Гильермо, должно быть, хозяин дома, друг друга друга или что-то в этом роде молодого человека Изабель.

– Я никогда раньше не была здесь.

Пабло кивает, на его лице все то же серьезное выражение, и я пересматриваю свое предположение о его возрасте. Он явно старше, лет под тридцать или чуть больше.

Другой человек толкает меня в спину, и Пабло встает между мной и остальной толпой, он пытается поддержать меня, и его рука слегка сдавливает мой локоть.

Песня меняется, темп ускоряется, гости танцуют под энергичный ритм, а мы остаемся прижатыми к стене. Его рука продолжает поддерживать меня под локоть. Его длинные и тонкие пальцы… Он зарабатывает на жизнь физическим трудом, его поношенный костюм совсем не вяжется с публикой, собравшейся сегодня.

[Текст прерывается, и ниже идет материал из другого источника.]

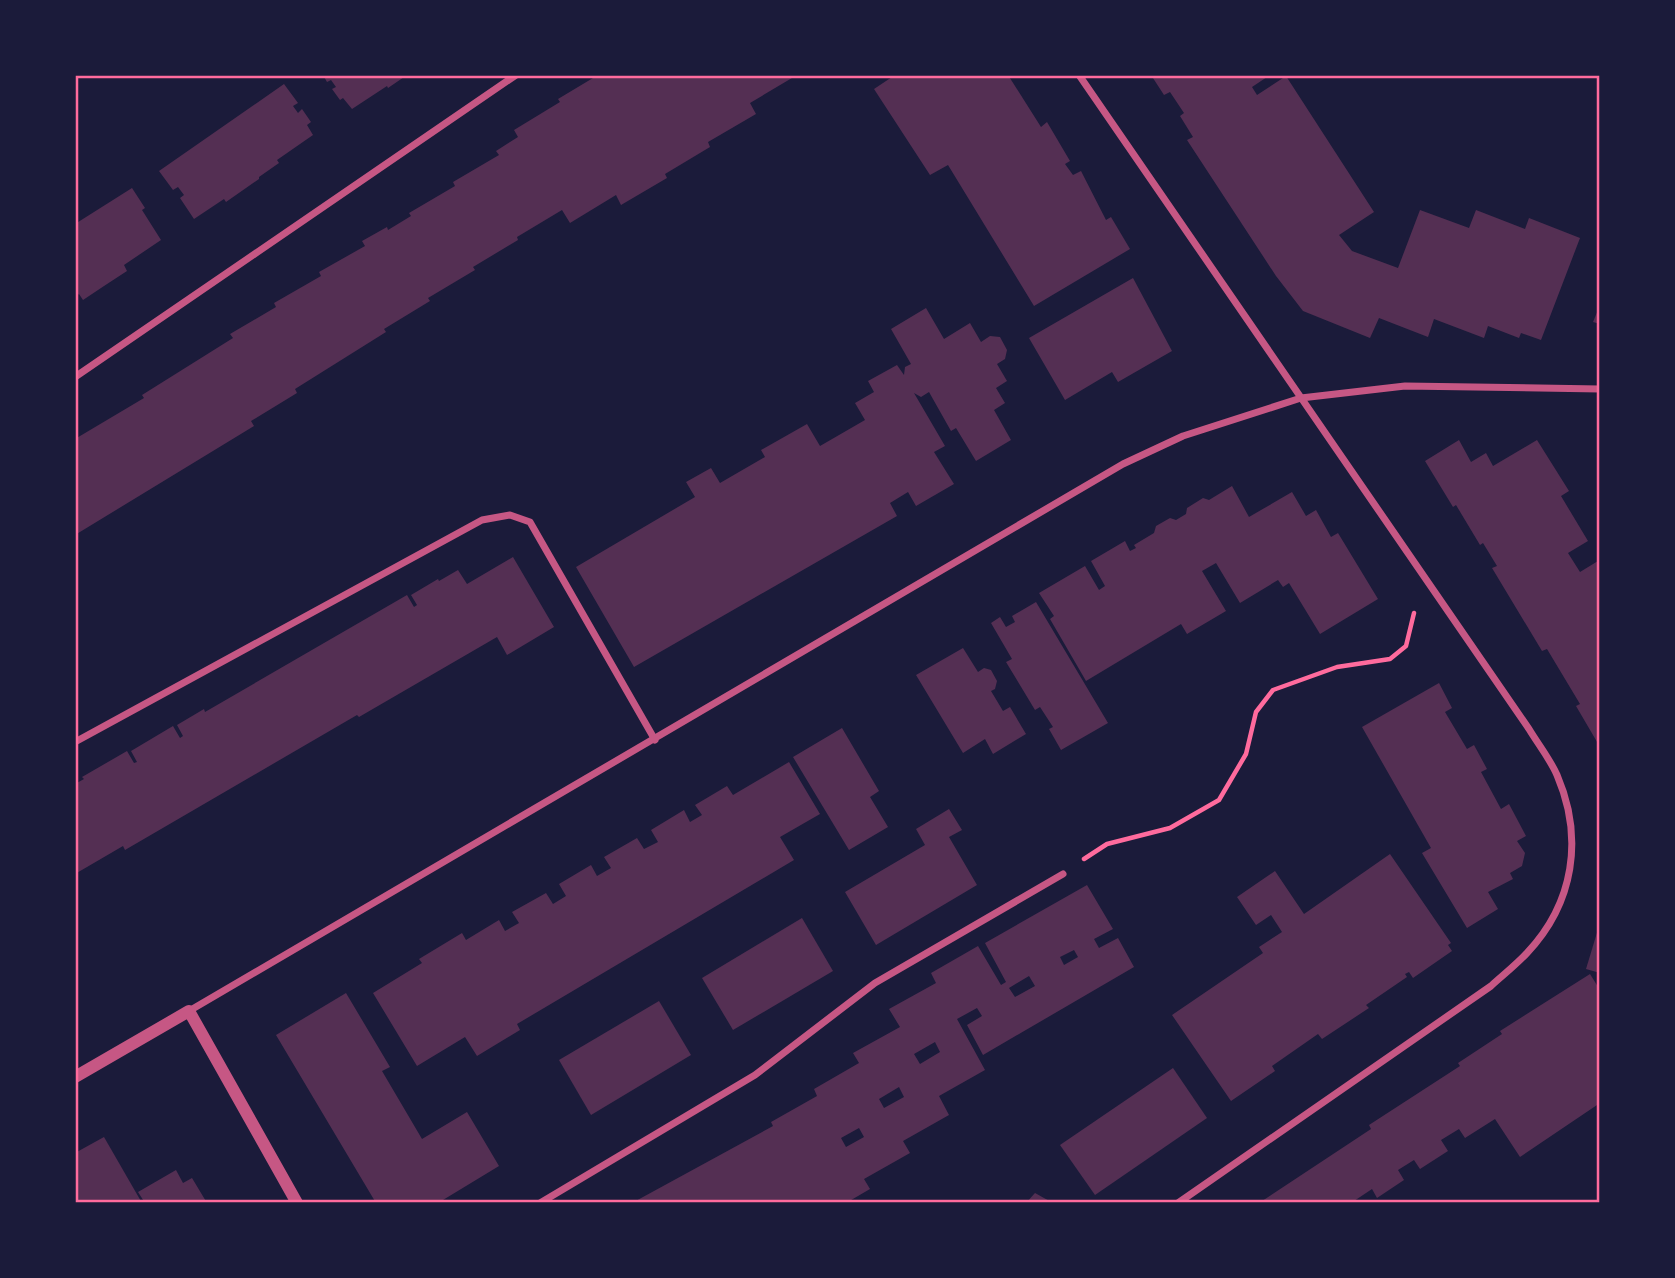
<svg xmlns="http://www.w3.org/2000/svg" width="1675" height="1278" font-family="Raleway,sans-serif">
<rect width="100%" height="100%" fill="#1b1b3a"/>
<g fill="#542f53" fill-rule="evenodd">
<path d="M323 75H407L388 88 387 86 352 109 343 98 340 100 332 89 336 87 331 80 327 82Z"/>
<path d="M598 75H797L750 103 756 114 708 142 710 147 665 174 667 178 621 205 616 195 570 223 562 210 517 237 518 240 473 267 475 270 428 298 430 301 384 329 386 332 295 389 297 393 251 421 254 426 75 535V439L144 398 142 395 233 338 230 334 276 307 274 303 321 276 319 272 365 246 362 241 387 227 388 230 411 216 409 213 455 186 453 182 499 155 496 151 518 137 514 130 560 102 558 99Z"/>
<path d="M895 75H1008L1041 127 1047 122 1070 161 1065 164 1073 175 1081 171 1106 220 1111 217 1130 249 1034 306 948 165 930 175 874 89Z"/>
<path d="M1151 75H1270L1252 87 1257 95 1286 76 1374 212 1339 235 1352 251 1398 268 1420 210 1469 228 1476 210 1525 229 1529 218 1580 238 1541 340 1521 333 1519 338 1488 326 1484 338 1434 319 1428 337 1379 318 1370 338 1303 311 1276 276 1187 140 1193 137 1180 116 1184 113 1170 92 1164 95Z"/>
<path d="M284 84 298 103 293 106 298 113 302 109 311 122 307 125 313 135 277 160 279 163 259 177V179L226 202 224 199 194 219 180 198 184 195 178 187 173 190 159 171Z"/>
<path d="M132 188 145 208 142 210 161 240 124 265 127 271 104 286 83 300 79 294 75 297V224Z"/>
<path d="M1133 278 1172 351 1118 382 1112 372 1065 400 1029 338Z"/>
<path d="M1600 305V324L1593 322Z"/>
<path d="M926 308 944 339 970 323 981 342 990 336 1000 337 1007 350 1005 359 997 364 1007 381 996 388 1005 403 994 410 1011 440 976 461 956 428 951 431 929 392 921 397 914 393 945 446 934 452 954 484 916 506 908 492 890 503 897 516 634 667 576 567 695 497 686 482 711 468 720 483 765 457 761 450 807 424 820 446 865 420 855 403 874 392 868 381 897 365 904 375 905 367 911 364 891 329Z"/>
<path d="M1459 440 1471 462 1486 453 1493 466 1537 440 1569 491 1561 496 1588 541 1568 553 1580 572 1598 561 1600 564V747L1576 706 1580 704 1547 649 1542 651 1492 568 1497 566 1483 543 1480 545 1456 505 1453 507 1425 461Z"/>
<path d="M1232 486 1249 517 1292 492 1306 516 1316 510 1331 537 1338 533 1378 599 1320 634 1289 583 1283 587 1278 580 1240 603 1216 563 1202 571 1226 611 1187 634 1181 624 1086 681 1050 619 1054 616 1039 593 1085 566 1099 590 1105 586 1091 561 1125 541 1130 551 1136 548 1134 545 1154 533 1156 526 1170 518 1176 520 1186 514 1187 508 1203 498 1209 500Z"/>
<path d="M513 557 554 627 507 655 497 637 359 717 357 715 125 850 123 846 75 874V784L84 779 82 777 127 751 134 763 137 762 131 751 173 726 180 738 183 736 177 725 204 709 205 712 407 595 414 607 417 605 411 595 438 579 439 581 458 570 467 584Z"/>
<path d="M1036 602 1108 723 1061 750 1049 729 1053 727 1040 707 1035 710 1006 662 1012 659 991 623 1000 617 1006 627 1015 622 1012 616Z"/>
<path d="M963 648 978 672 984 668 991 670 997 681 995 689 991 691 1003 711 1010 707 1026 734 993 754 985 739 963 753 916 675Z"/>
<path d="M1439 683 1452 708 1445 712 1467 749 1474 745 1487 769 1481 772 1501 809 1509 804 1526 836 1517 841 1525 853 1522 866 1510 873 1513 879 1488 892 1498 909 1467 928 1422 853 1431 848 1362 727Z"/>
<path d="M842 728 879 791 870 797 888 827 849 850 793 757Z"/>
<path d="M789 762 820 814 780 837 794 860 517 1024 520 1030 477 1056 465 1037 417 1066 373 993 422 963 419 959 462 933 466 940 499 920 505 931 519 923 512 912 546 893 553 904 566 896 559 884 591 865 597 876 611 868 604 857 637 838 644 849 658 842 651 830 684 810 690 822 702 815 695 805 727 786 733 795Z"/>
<path d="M949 809 962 830 949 837 977 885 876 945 845 892 925 845 916 829Z"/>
<path d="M1390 854 1451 943 1448 945 1452 951 1413 978 1409 972 1405 974 1407 977 1366 1005 1369 1008 1322 1039 1318 1034 1272 1066 1275 1071 1231 1101 1172 1015 1263 953 1259 947 1282 932 1271 915 1256 925 1237 897 1275 871 1304 914Z"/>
<path d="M1087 885 1113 929 1094 939 1099 948 1118 938 1134 967 983 1055 967 1025 982 1016 977 1008 957 1019 985 1070 939 1096 949 1115 903 1141 910 1153 864 1179 870 1189 846 1203H632L773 1126 771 1122 817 1096 814 1089 859 1063 853 1053 900 1027 889 1009 936 983 931 973 978 946 1001 985 1006 982 985 943ZM1074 950 1078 957 1064 965 1060 957ZM1029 976 1035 986 1015 997 1009 988ZM935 1042 940 1052 920 1064 914 1054ZM899 1087 904 1097 884 1108 879 1099ZM859 1128 864 1137 846 1147 841 1138Z"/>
<path d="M802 918 833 971 733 1030 702 978Z"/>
<path d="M1599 926H1600V973L1586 969Z"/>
<path d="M1590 974 1600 990V1103L1520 1157 1495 1119 1465 1138 1459 1129 1441 1140 1448 1151 1420 1169 1414 1160 1398 1170 1404 1180 1377 1198 1372 1189 1354 1201 1355 1203H1259L1371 1129 1369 1125 1460 1066 1458 1063 1502 1034 1500 1031Z"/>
<path d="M346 993 390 1067 382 1071 422 1139 467 1112 499 1166 438 1203H376L276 1035Z"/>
<path d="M659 1001 691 1055 591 1115 559 1060Z"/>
<path d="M1173 1068 1207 1118 1095 1195 1060 1145Z"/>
<path d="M104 1137 142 1203H78L75 1198V1153Z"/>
<path d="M176 1170 183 1183 192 1178 207 1203H145L138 1192Z"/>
<path d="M1035 1193 1053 1203H1026Z"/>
</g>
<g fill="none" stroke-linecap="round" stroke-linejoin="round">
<path stroke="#ff6b9d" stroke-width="4.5" d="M1084 859 1107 844 1170 828 1219 800 1246 754 1256 712 1273 690 1337 667 1390 659 1406 646 1414 613"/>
<g stroke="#c65784" stroke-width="7">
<path d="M1079 75 1529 729C1538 744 1550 759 1557 775 1584 838 1574 903 1527 953 1516 965 1503 975 1491 986L1178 1203"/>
<path d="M75 377 516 75"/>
<path d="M75 742 482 520 510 515 530 522 655 740"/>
<path d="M189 1011 1123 464 1183 436 1301 398 1405 386 1600 389"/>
<path d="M540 1203 755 1075 875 983 1063 874"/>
</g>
<path stroke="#c65784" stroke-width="12" d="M75 1077 189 1011 297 1203"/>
</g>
<rect width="1675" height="1278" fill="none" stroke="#1b1b3a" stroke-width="154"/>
<rect x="77" y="77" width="1521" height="1124" fill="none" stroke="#ff6b9d" stroke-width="2.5"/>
</svg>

Пабло отпускает меня. Я смотрю вверх.

Его рот слегка приоткрыт, глаза прищурены, как будто он не знает, что делать дальше с девушкой, стоящей перед ним.

Еще одно тело врезается в нас. Ром из моего стакана снова выплескивается.

Пабло наклоняется ко мне, стараясь перекричать громкую музыку и смех. Мое сердце колотится, нервы напряжены, и я замираю в предвкушении его слов.

– Ты не хочешь выйти на улицу? – спрашивает он. – Там гораздо тише.